1944 in Jena geboren absolvierte Michael Titzmann nach seiner Übersiedlung in die Bundesrepublik 1957 sein Abitur 1964 in Augsburg und nahm zum WS 1964/65 ein Magisterstudium der Germanistik und Romanistik an der LMU in München, insbesondere bei Hugo Kuhn (Mediävistik), Walter Müller-Seidel (Neuere Deutsche Literaturwissenschaft) und Alfred Noyer-Weidner (Romanistik) auf, das er nach Aufnahme in die Studienstiftung des Deutschen Volkes im Sommersemester 1968 im Jahr 1970 mit Auszeichnung abgeschlossen hat. Nach der Promotion 1972 mit einer Arbeit zu „Symbol“ und „Realismus“ in der Literatur des deutschen Realismus war er wissenschaftlicher Mitarbeiter und Akademischer Rat a.Z. am Institut für Deutsche Philologie der LMU. Nach der Habilitation 1982 für das Fach Neuere deutsche Literaturgeschichte und der Erweiterung der Denomination 1983 um das Fach Allgemeine Literaturwissenschaft übernahm Michael Titzmann 1985 eine Professur für Neuere Deutsche Literatur unter besonderer Berücksichtigung der Literaturtheorie an der Universität Passau, die er bis zu seiner Emeritierung im März 2009 ausgefüllt hat.
Seine Arbeitsschwerpunkte umfassten das deutsche und lateinische Drama des 16. & 17. Jahrhunderts, die erzählende Literatur und die Denksysteme der Goethezeit im 18., die Literatur des Realismus im 19. und das Drama der Frühen Moderne im frühen 20. Jahrhundert.
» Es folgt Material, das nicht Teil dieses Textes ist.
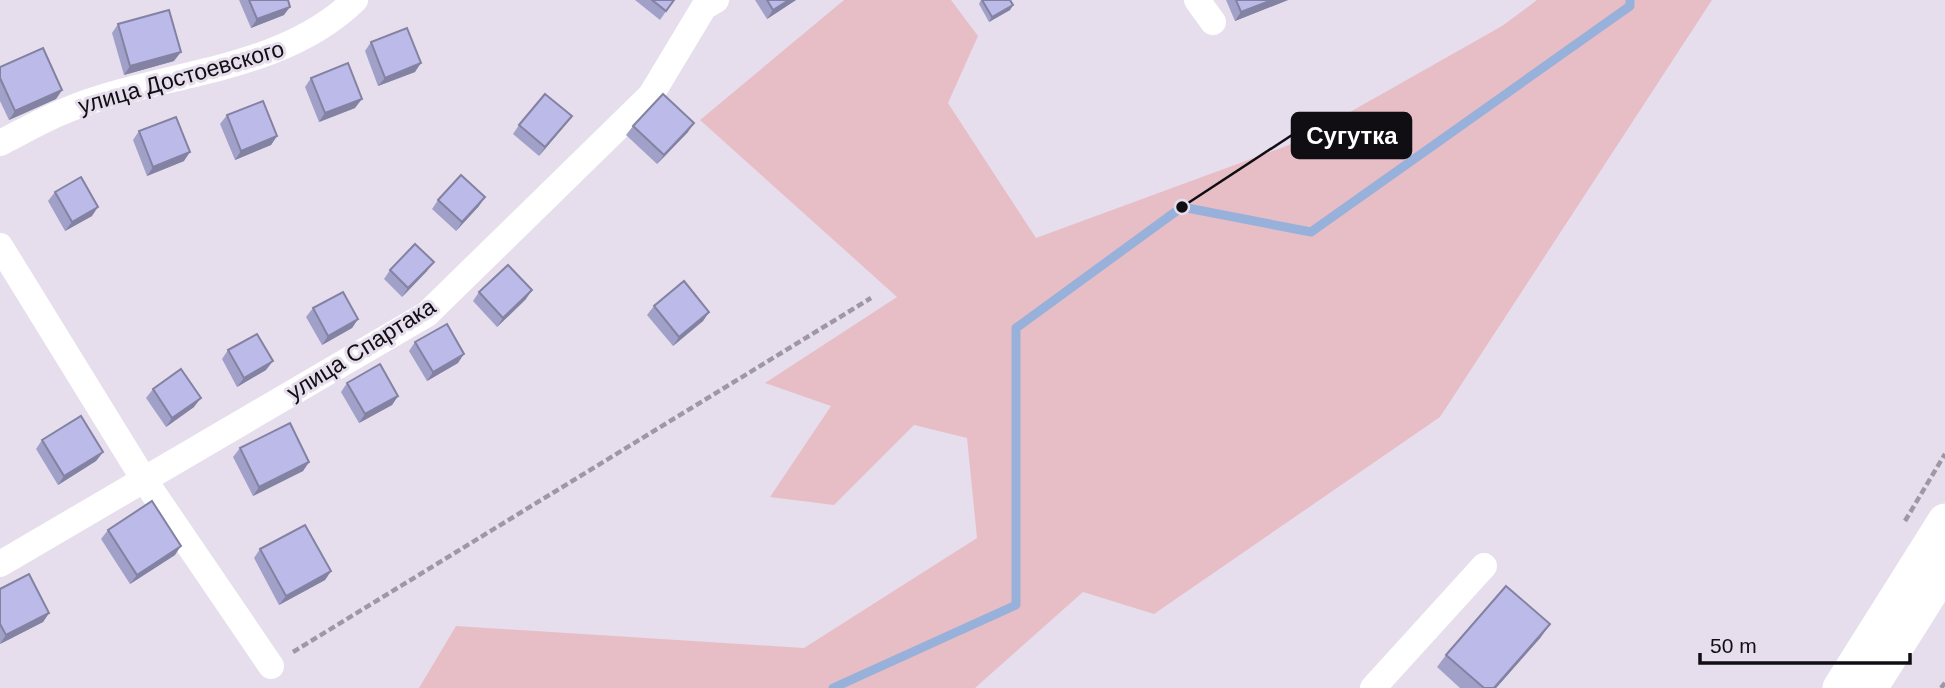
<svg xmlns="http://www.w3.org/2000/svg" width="1945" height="688" font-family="Arial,sans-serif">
	<rect width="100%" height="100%" fill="#e7deed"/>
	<path fill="#e7bec6" d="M844,0h107l27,36 -30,67 88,135 261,-96 205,-116 35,-26h175l-272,417 -286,197 -71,-22 -108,96h-556l37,-62 348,22 173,-110 -10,-100 -53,-13 -80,80 -64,-8 61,-91 -66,-23 132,-86 -197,-177z"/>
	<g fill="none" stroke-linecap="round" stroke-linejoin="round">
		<path stroke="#98b1da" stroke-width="9" d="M833,688l183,-83v-277l166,-121 129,25 319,-226v-6"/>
		<g stroke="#9f98a4" stroke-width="4.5" stroke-dasharray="7 3.5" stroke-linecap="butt">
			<path d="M1905,521l40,-67"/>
			<path d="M293,652l578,-354"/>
			<path d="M1941,688l4,-5"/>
		</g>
		<g stroke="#fff" stroke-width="26">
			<path d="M1197,0l16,22"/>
			<path d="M0,143c22,-11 44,-24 67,-33 94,-39 212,-36 288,-110"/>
			<path d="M0,246l143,232 128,188"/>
			<path d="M0,564l427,-250 224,-219 53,-88 12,-7"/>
			<path d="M1373,688l111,-122"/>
		</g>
		<g stroke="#fff" stroke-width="35">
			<path d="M1840,688l105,-167"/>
			<path d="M1870,688l75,-119"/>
		</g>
	</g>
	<g fill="#a1a0c8">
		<path d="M239,0h49l-4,15 -33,13z"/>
		<path d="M635,0h39l-14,20z"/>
		<path d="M755,0h41l-29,19z"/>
		<path d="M981,0h29l3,5 -3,5 -21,12 -10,-18z"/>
		<path d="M1226,0h62l-53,21z"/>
		<path d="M118,24l56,37 -50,14 -12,-42z"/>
		<path d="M371,42l44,30 -37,14 -13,-35z"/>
		<path d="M0,67l62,23 -6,9 -47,21 -9,-19z"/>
		<path d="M311,78l44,30 -36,14 -14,-35z"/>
		<path d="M227,115l50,21 -6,9 -36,15 -15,-36z"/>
		<path d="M519,125h46l-26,31 -26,-22z"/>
		<path d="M633,126l55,6 -31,32 -31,-29z"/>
		<path d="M139,131l45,30 -37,15 -14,-36z"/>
		<path d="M55,192l37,24 -27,15 -17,-30z"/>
		<path d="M438,200l41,6 -23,25 -24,-22z"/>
		<path d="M390,270l37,1 -25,26 -18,-18z"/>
		<path d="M479,292l47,7 -29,28 -24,-26z"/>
		<path d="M654,306l55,6 -6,9 -30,25 -26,-31z"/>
		<path d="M313,308l45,11 -6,9 -30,17 -16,-28z"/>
		<path d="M415,342l43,21 -31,18 -18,-30z"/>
		<path d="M228,350l38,20 -29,17 -15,-28z"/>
		<path d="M347,383l51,13 -6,9 -33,18 -18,-31z"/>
		<path d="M153,389l41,18 -28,20 -20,-29z"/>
		<path d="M42,440l61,12 -7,9 -38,24 -22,-36z"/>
		<path d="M240,448l69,14 -6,9 -50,25 -20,-39z"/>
		<path d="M108,530l67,25 -45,29 -29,-45z"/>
		<path d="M260,549l71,22 -6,9 -46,25 -25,-47z"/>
		<path d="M0,589l49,24 -6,9 -43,22z"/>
		<path d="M1541,637l-45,51h-36l-23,-21 9,-12z"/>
	</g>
	<g fill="#8382a2">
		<path d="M789,0h7l-29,19 6,-9z"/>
		<path d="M1272,0h16l-53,21 6,-9z"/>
		<path d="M1013,5l-3,5 -21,12 3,-5z"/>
		<path d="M290,7l-6,8 -33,13 6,-9z"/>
		<path d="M181,52l-7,9 -50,14 6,-9z"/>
		<path d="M421,63l-6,9 -37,14 7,-8z"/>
		<path d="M62,90l-6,9 -47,21 6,-9z"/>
		<path d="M362,99l-7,9 -36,14 6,-9z"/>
		<path d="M572,116l-7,9 -26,31 6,-9z"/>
		<path d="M694,123l-6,9 -31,32 7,-9z"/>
		<path d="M277,136l-6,9 -36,15 6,-9z"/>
		<path d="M190,152l-6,9 -37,15 6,-9z"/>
		<path d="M485,197l-6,9 -23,25 6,-9z"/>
		<path d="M98,207l-6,9 -27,15 7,-9z"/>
		<path d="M434,262l-7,9 -25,26 6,-9z"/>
		<path d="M532,290l-6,9 -29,28 6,-9z"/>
		<path d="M709,312l-6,9 -30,25 6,-9z"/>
		<path d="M358,319l-6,9 -30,17 6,-9z"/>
		<path d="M464,354l-6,9 -31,18 6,-9z"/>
		<path d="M273,361l-7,9 -29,17 7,-9z"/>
		<path d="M398,396l-6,9 -33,18 6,-9z"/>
		<path d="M201,398l-7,9 -28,20 6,-9z"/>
		<path d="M103,452l-7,9 -38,24 6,-9z"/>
		<path d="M309,462l-6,9 -50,25 6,-9z"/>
		<path d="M181,546l-6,9 -45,29 7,-9z"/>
		<path d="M331,571l-6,9 -46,25 7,-9z"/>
		<path d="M49,613l-6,9 -43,22 6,-9z"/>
		<path d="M1550,624l-9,13 -45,51h-2z"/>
	</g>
	<g fill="#bbbae8" stroke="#8382a2" stroke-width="2">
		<path d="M249,0h39l2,7 -33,12z"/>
		<path d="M652,0h22l-8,11z"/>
		<path d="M767,0h22l-16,10z"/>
		<path d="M982,0h28l3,5 -21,12z"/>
		<path d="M1236,0h36l-31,12z"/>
		<path d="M169,10l12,42 -51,14 -12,-42z"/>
		<path d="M407,28l14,35 -36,15 -14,-36z"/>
		<path d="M43,48l19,42 -47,21 -15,-33v-11z"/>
		<path d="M348,63l14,36 -37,14 -14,-35z"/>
		<path d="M545,94l27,22 -27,31 -26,-22z"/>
		<path d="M663,94l31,29 -30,32 -31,-29z"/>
		<path d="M263,101l14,35 -36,15 -14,-36z"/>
		<path d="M176,117l14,35 -37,15 -14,-36z"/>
		<path d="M461,175l24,22 -23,25 -24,-22z"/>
		<path d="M81,177l17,30 -26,15 -17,-30z"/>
		<path d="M415,244l19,18 -26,26 -18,-18z"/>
		<path d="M508,265l24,25 -29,28 -24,-26z"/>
		<path d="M684,281l25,31 -30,25 -25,-31z"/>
		<path d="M343,292l15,27 -30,17 -15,-28z"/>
		<path d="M447,324l17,30 -31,18 -18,-30z"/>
		<path d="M257,334l16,27 -29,17 -16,-28z"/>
		<path d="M380,364l18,32 -33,18 -18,-31z"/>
		<path d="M181,369l20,29 -29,20 -19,-29z"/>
		<path d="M81,416l22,36 -39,24 -22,-36z"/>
		<path d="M290,423l19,39 -50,25 -19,-39z"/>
		<path d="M152,501l29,45 -44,29 -29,-45z"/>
		<path d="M305,525l26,46 -45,25 -26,-47z"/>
		<path d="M29,574l20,39 -43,22 -6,-11v-35z"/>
		<path d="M1506,586l44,38 -56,64h-10l-38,-33z"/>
	</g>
	<g text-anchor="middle" stroke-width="6" stroke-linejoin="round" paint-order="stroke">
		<g font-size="23" fill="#110e13" stroke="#e7deed">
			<text transform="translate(181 77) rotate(-16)" y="8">улица Достоевского</text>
			<text transform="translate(361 349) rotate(-32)" y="8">улица Спартака</text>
		</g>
	</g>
	<path fill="none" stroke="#110e13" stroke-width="2.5" d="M1182 207L1292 135"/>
	<circle fill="#110e13" stroke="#e7deed" stroke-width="2.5" cx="1182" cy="207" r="7"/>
	<rect fill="#110e13" stroke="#110e13" stroke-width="2.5" x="1292" y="113" width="119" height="45" rx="7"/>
	<g font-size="24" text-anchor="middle" font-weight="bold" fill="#fff">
		<text x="1352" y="144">Сугутка</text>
	</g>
	<path d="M1700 653v10h210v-10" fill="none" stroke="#110e13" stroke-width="3.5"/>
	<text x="1710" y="653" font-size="21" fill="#110e13" stroke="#e7deed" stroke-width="5" paint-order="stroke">50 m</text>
</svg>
Mit seinen Arbeiten zur Rekonstruktion epochentypischer Literatursysteme und ihrer Interpretation als Dokumente eines historisch fremden Denkens und Fühlens und seinen Analysen der Bedingungen des literatur- und denkgeschichtlichen Wandels in Kulturen prägte er zahlreiche akademische Wegbegleiter*innen und Schüler*innen.
Als Mitglied des wissenschaftlichen Beirats der Deutschen Gesellschaft für Semiotik (DGS) e.V. und von 1988 bis 1990 und von 1991 bis 1993 auch als Vorstand und Vorsitzender der DGS organsierte er 1990 erfolgreich den von der DFG geförderten 6. Internationalen Kongress der DGS an der Universität Passau „Zeichen(theorie) in der Praxis“. In zahlreichen Kolloquien und Projekten (u.a. das DFG-Projekt „Der Wandel der Konzeption der Person und ihrer Psyche in der deutschen Erzählliteratur von der Goethezeit zum Realismus“ 1994-1996) wurde er zum ‚spiritus rector‘ der deutschen Literatursemiotik.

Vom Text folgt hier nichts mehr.